* **Consignas**:
[1] Reescribe en forma de lista breve el párrafo del texto sobre investigación y conservación que empieza con "Una de las líneas de investigación", conservando sus datos principales.
[2] Cita literalmente el fragmento del texto sobre investigación y conservación que comienza con las palabras que contienen "Investigación y conservación" y termina con "los sectores excavados.".

━━━━━ Bloque de texto ━━━━━

Investigación y conservación
La continuidad de las campañas se apoya en distintas vías de financiación pública. Castilla-La Mancha mantiene desde 2014, con la excepción de 2020 debido a la pandemia, convocatorias destinadas a proyectos de investigación del patrimonio arqueológico y paleontológico.
Una de las líneas de investigación financiadas en épocas recientes fue destinada a la excavación del extremo occidental del decumano máximo, en el denominado Sector 20. El objetivo consistía en avanzar en el conocimiento de esta vía urbana y conectar este espacio con el foro romano. La intervención tenía además una dimensión vinculada a la visita pública, al plantearse una mejor circulación por los sectores excavados.

━━━━━ Datos de entrada ━━━━━

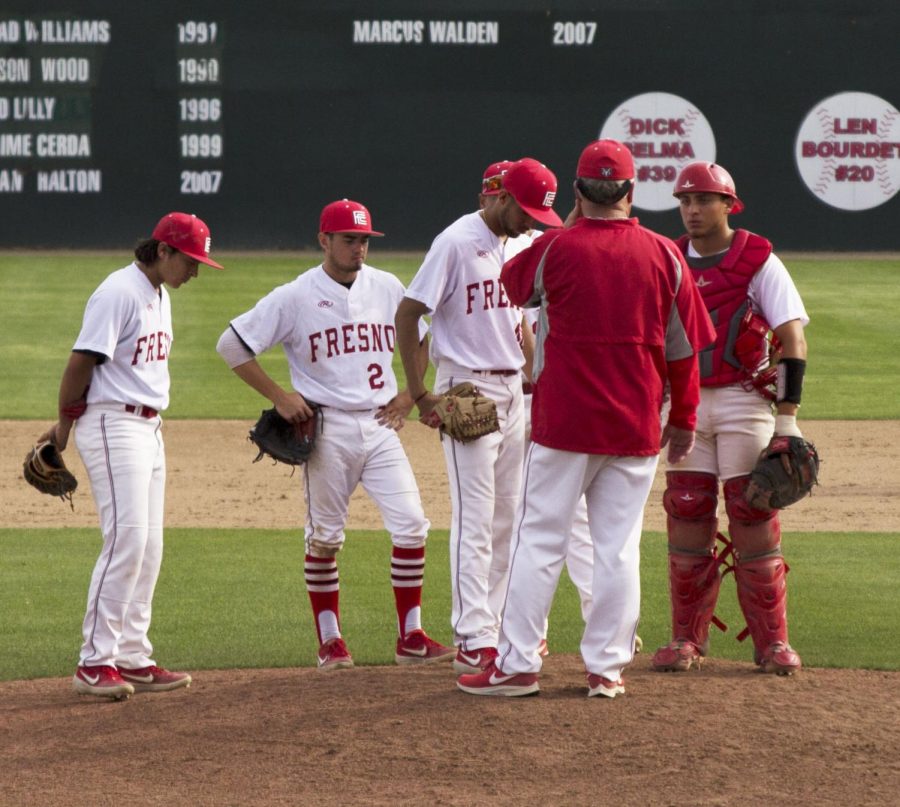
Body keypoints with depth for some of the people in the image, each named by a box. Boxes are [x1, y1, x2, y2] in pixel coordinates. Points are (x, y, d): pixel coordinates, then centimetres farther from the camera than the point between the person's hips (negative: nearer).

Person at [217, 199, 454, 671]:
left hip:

━━━━━

* **Soluciones del ejercicio**:
[1]
- Una línea de investigación financiada recientemente se destinó a excavar el extremo occidental del decumano máximo, en el Sector 20.
- Su objetivo era conocer mejor esta vía urbana y conectar ese espacio con el foro romano.
- También buscaba mejorar la circulación de la visita pública por los sectores excavados.

[2]
Investigación y conservación
La continuidad de las campañas se apoya en distintas vías de financiación pública. Castilla-La Mancha mantiene desde 2014, con la excepción de 2020 debido a la pandemia, convocatorias destinadas a proyectos de investigación del patrimonio arqueológico y paleontológico.
Una de las líneas de investigación financiadas en épocas recientes fue destinada a la excavación del extremo occidental del decumano máximo, en el denominado Sector 20. El objetivo consistía en avanzar en el conocimiento de esta vía urbana y conectar este espacio con el foro romano. La intervención tenía además una dimensión vinculada a la visita pública, al plantearse una mejor circulación por los sectores excavados.